(Collected data)
◇ ◇ ◇ ◇

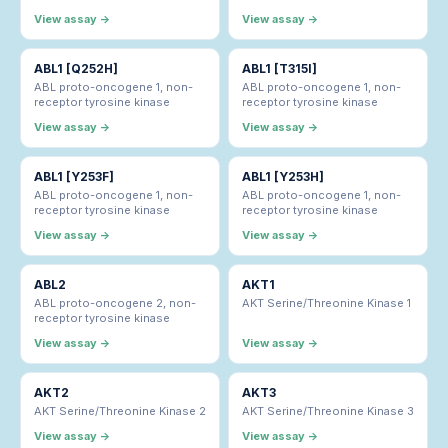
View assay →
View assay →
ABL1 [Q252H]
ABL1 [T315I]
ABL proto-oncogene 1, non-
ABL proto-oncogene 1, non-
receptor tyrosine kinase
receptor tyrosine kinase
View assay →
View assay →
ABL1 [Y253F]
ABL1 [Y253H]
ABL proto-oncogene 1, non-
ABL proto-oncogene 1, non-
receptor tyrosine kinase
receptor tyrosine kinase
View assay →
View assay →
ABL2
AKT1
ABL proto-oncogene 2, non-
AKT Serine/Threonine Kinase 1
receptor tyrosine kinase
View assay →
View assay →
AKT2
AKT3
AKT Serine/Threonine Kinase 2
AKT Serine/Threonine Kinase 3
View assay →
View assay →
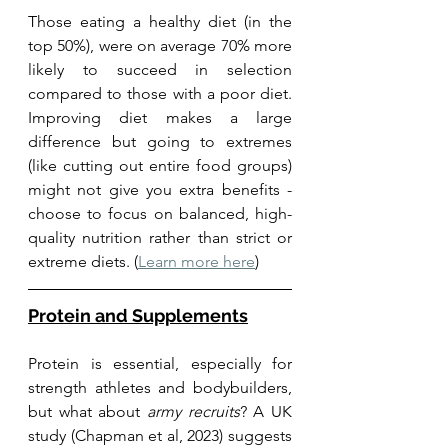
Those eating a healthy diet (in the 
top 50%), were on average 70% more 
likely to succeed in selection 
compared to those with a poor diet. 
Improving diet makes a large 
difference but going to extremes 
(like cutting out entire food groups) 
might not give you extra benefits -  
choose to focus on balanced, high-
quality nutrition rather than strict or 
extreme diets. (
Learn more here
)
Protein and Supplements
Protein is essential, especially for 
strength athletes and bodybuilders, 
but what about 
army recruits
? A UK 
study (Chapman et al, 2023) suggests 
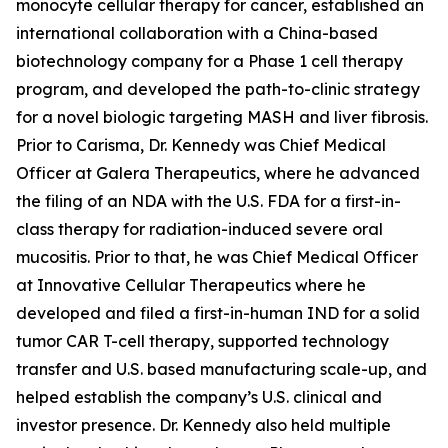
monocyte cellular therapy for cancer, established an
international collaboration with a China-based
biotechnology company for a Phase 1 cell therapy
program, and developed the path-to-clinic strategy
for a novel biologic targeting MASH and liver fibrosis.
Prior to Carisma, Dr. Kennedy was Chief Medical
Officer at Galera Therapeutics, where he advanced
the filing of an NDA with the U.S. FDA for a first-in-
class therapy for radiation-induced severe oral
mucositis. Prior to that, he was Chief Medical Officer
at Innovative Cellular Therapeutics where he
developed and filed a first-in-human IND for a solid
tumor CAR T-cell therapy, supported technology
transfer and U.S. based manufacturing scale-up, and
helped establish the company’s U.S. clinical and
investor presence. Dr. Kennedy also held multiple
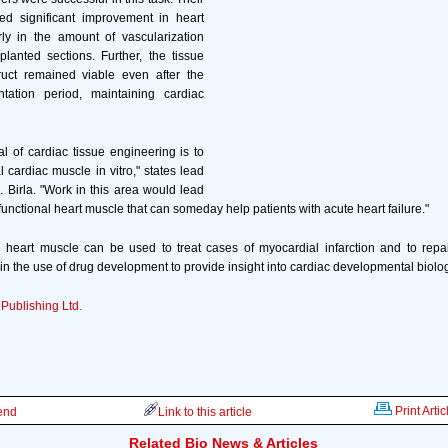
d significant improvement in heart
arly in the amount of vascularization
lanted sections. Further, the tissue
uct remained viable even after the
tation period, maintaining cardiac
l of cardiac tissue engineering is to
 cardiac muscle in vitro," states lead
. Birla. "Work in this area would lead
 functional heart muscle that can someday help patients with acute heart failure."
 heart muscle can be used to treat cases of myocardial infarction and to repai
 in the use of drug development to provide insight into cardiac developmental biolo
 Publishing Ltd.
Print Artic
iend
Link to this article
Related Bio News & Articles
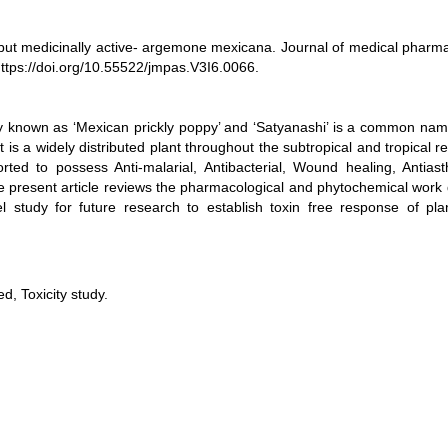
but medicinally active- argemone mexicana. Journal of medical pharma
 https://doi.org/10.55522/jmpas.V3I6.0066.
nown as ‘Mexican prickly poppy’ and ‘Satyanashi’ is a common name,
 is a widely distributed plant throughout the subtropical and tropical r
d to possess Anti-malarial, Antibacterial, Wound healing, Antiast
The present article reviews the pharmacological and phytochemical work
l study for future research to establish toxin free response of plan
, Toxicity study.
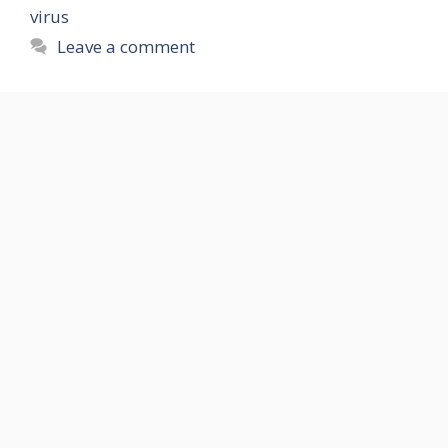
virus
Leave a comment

◇ ◇ ◇ ◇

Problem requirements - Your copy should consist solely of the lines from the line containing "transfer and U.S." through the last line of the records above, reproduced exactly, with the pictures left out.

Expected answer -
transfer and U.S. based manufacturing scale-up, and
helped establish the company’s U.S. clinical and
investor presence. Dr. Kennedy also held multiple
d significant improvement in heart
arly in the amount of vascularization
lanted sections. Further, the tissue
uct remained viable even after the
tation period, maintaining cardiac
l of cardiac tissue engineering is to
 cardiac muscle in vitro," states lead
. Birla. "Work in this area would lead
 functional heart muscle that can someday help patients with acute heart failure."
 heart muscle can be used to treat cases of myocardial infarction and to repai
 in the use of drug development to provide insight into cardiac developmental biolo
 Publishing Ltd.
Print Artic
iend
Link to this article
Related Bio News & Articles
but medicinally active- argemone mexicana. Journal of medical pharma
 https://doi.org/10.55522/jmpas.V3I6.0066.
nown as ‘Mexican prickly poppy’ and ‘Satyanashi’ is a common name,
 is a widely distributed plant throughout the subtropical and tropical r
d to possess Anti-malarial, Antibacterial, Wound healing, Antiast
The present article reviews the pharmacological and phytochemical work
l study for future research to establish toxin free response of plan
, Toxicity study.
virus
Leave a comment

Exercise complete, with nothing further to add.